Information-theoretic measure of uncertainty due to quantum and thermal fluctuations

Abstract

We study an information-theoretic measure of uncertainty for quantum systems. It is the Shannon information I of the phase-space probability distribution 〈z‖ρ‖z〉, where ‖z〉 are coherent states and ρ is the density matrix. As shown by Lieb I≥1, and this bound represents a strengthened version of the uncertainty principle. For a harmonic oscillator in a thermal state, I coincides with von Neumann entropy, -Tr(ρlnρ), in the high-temperature regime, but unlike entropy, it is nonzero (and equal to the Lieb bound) at zero temperature. It therefore supplies a nontrivial measure of uncertainty due to both quantum and thermal fluctuations.
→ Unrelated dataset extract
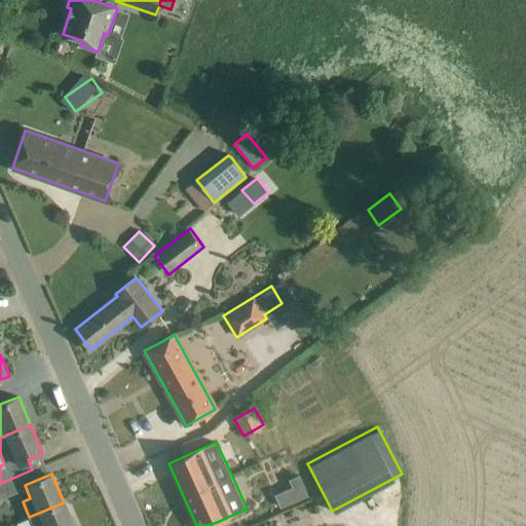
[(292,487),(275,495),(280,508),(308,496),(299,476),(289,480),(292,487)]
We study I as a function of time for a class of nonequilibrium quantum systems consisting of a distinguished system coupled to a heat bath. We derive an evolution equation for I. For the harmonic oscillator, in the Fokker-Planck regime, we show that I increases monotonically, if the width of the coherent states is chosen to be the same as the width of the harmonic oscillator ground state. For other choices of the width, and for more general Hamiltonians, I settles down to a monotonic increase in the long run, but may suffer an initial decrease for certain initial states that undergo ‘‘reassembly’’ (the opposite of quantum spreading). Our main result is to prove, for linear systems, that I at each moment of time has a lower bound ${\mathit{I}}_{\mathit{t}}^{\min }$, over all possible initial states.